Italian collector will show works from her vast contemporary art collection at the Matadero cultural complex

Patrizia Sandretto Re Rebaudengo at Matadero, Madrid Benedetta Mascalchi

The Turin collector Patrizia Sandretto Re Rebaudengo is opening a foundation in Madrid, adding to her two spaces in Italy. The new venue, housed in the Matadero arts complex and due to open in 2019, will primarily function as a space for Sandretto Re Rebaudengo to exhibit part of her 1,000-strong contemporary art collection.

The Ghanian British architect David Adjaye and the Spanish architect Arturo Franco are together designing the new 6,300 sq. m, gallery space, which is double the size of the foundation’s Centre for Contemporary Art in Turin. The city of Madrid has agreed to lease the building for 50 years in exchange for the long-term loan of 100 works from Sandretto Re Rebaudengo's collection. The foundation is footing all refurbishment and running costs.

Speaking at a press briefing today, 25 September, Sandretto Re Rebaudengo said she settled on Madrid after looking at London, Berlin and Lisbon because she considers Spain her “second homeland” and because of the Spanish capital’s links to Latin America and its burgeoning art scene. There has been an influx of Latin American collectors to the city over the past few years, since the Spanish government began to offer residency visas to foreign buyers who spend €500,000 or more on properties.

As in Italy, Sandretto Re Rebaudengo will offer residencies to curators who will organise exhibitions after travelling throughout Spain to meet local artists. Her wide-ranging collection is particularly strong in British, Italian and American artists, but Sandretto Re Rebaudengo says she plans to increase her holdings of Spanish artists. The Madrid foundation will also run workshops for schoolchildren and people with special needs, among others.

Sandretto Re Rebaudengo stressed the foundation would not only invite artists to exhibit but would also “finance and produce new works”. She added: “We want to create a dialogue with the social and cultural fabric of Madrid.”

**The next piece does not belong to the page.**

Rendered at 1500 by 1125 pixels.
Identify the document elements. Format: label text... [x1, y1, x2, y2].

Manuela Carmena Castrillo, the mayor of Madrid, likened the arrival of the Fundación Sandretto Re Rebaudengo Madrid to that of the Guggenheim in Bilbao. “Everybody has the right to enjoy art,” she said. “That's why we have to open our doors to collectors.”

Carlota Alvarez Basso, the director of the Matadero, said exhibiting the collection will boost the profile of the sprawling complex, a former slaughterhouse in the Arguanzuela district. “This is a unique opportunity; the Sandretto Re Rebaudengo collection does not belong to any other institution in Spain,” she said.

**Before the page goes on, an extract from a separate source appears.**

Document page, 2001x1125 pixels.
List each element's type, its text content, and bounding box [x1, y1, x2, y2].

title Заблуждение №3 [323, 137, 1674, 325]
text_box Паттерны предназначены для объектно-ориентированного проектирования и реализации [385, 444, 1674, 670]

The local dealer Inés López-Quesada, who also has a gallery in Mexico, described the Matadero as Madrid’s answer to PS1 in New York. “It’s a place that hosts cutting edge performances and theatre,” she said. In total, ten organisations–some public, some private–occupy the 165,415 sq. m arts hub. They include an artist residency space and a design centre.

Welcoming the launch of the Fundación Sandretto Re Rebaudengo Madrid, López-Quesada said momentum has been building in the city since the British architect Norman Foster opened his foundation there earlier this year. “It feels like an exciting time for art in Madrid, and the opening of Patrizia’s foundation is a fantastic boost for the scene,” she said.